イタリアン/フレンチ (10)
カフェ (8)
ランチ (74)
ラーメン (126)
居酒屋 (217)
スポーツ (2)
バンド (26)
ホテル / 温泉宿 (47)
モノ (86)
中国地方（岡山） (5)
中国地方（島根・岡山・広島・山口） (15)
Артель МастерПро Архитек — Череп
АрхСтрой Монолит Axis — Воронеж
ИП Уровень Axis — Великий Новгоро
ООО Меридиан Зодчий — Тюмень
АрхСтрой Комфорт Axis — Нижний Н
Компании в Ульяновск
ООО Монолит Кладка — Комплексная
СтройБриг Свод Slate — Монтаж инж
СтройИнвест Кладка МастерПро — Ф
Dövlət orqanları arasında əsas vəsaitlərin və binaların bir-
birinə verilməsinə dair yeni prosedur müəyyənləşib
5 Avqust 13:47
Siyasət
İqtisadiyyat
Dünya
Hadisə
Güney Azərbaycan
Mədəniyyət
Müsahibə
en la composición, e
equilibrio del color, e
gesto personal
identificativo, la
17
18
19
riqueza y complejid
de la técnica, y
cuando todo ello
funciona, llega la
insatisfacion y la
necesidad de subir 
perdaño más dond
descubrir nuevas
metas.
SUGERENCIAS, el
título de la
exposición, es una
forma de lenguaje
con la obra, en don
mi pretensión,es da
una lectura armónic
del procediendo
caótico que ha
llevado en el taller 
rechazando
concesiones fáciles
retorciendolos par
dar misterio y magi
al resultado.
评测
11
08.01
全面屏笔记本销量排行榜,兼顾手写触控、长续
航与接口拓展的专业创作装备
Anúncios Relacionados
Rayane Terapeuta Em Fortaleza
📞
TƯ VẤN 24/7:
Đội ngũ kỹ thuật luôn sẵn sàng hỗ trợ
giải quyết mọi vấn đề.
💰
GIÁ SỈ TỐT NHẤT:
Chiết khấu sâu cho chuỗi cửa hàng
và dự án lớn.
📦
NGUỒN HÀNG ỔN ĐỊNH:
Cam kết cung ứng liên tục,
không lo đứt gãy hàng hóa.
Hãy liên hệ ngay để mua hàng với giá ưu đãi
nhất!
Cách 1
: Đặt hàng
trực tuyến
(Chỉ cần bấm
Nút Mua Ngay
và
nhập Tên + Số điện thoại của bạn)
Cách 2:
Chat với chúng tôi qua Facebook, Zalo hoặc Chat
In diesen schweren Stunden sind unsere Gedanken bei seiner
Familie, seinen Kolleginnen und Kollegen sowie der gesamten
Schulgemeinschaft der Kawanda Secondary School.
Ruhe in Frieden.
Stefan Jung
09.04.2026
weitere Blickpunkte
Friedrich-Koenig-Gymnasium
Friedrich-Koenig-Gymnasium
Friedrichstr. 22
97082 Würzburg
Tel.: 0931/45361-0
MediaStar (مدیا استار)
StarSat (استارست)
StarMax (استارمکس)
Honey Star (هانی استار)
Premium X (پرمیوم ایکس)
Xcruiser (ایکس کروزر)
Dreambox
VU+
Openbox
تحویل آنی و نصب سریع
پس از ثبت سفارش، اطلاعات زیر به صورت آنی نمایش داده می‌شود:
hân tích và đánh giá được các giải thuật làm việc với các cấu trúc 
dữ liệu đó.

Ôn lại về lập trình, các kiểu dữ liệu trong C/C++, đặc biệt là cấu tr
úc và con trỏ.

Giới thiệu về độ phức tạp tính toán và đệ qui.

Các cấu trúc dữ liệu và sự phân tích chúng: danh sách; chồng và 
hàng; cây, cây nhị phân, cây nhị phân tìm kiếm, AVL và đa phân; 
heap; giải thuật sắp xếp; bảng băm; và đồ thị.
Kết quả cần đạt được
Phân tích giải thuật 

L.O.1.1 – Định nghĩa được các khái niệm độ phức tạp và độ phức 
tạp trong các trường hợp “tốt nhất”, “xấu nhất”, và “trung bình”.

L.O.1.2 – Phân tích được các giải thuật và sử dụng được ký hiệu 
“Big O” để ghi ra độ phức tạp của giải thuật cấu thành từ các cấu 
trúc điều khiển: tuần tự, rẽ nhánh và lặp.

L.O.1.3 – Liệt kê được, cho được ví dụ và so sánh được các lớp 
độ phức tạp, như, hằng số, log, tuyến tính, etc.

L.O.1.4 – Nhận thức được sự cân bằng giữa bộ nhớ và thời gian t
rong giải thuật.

________________________________________

## TASK PROMPT
Reproduce the stretch from the line containing "Ôn lại về lập" through the end of the records.

## EXERCISE OUTPUT
Ôn lại về lập trình, các kiểu dữ liệu trong C/C++, đặc biệt là cấu tr
úc và con trỏ.

Giới thiệu về độ phức tạp tính toán và đệ qui.

Các cấu trúc dữ liệu và sự phân tích chúng: danh sách; chồng và 
hàng; cây, cây nhị phân, cây nhị phân tìm kiếm, AVL và đa phân; 
heap; giải thuật sắp xếp; bảng băm; và đồ thị.
Kết quả cần đạt được
Phân tích giải thuật 

L.O.1.1 – Định nghĩa được các khái niệm độ phức tạp và độ phức 
tạp trong các trường hợp “tốt nhất”, “xấu nhất”, và “trung bình”.

L.O.1.2 – Phân tích được các giải thuật và sử dụng được ký hiệu 
“Big O” để ghi ra độ phức tạp của giải thuật cấu thành từ các cấu 
trúc điều khiển: tuần tự, rẽ nhánh và lặp.

L.O.1.3 – Liệt kê được, cho được ví dụ và so sánh được các lớp 
độ phức tạp, như, hằng số, log, tuyến tính, etc.

L.O.1.4 – Nhận thức được sự cân bằng giữa bộ nhớ và thời gian t
rong giải thuật.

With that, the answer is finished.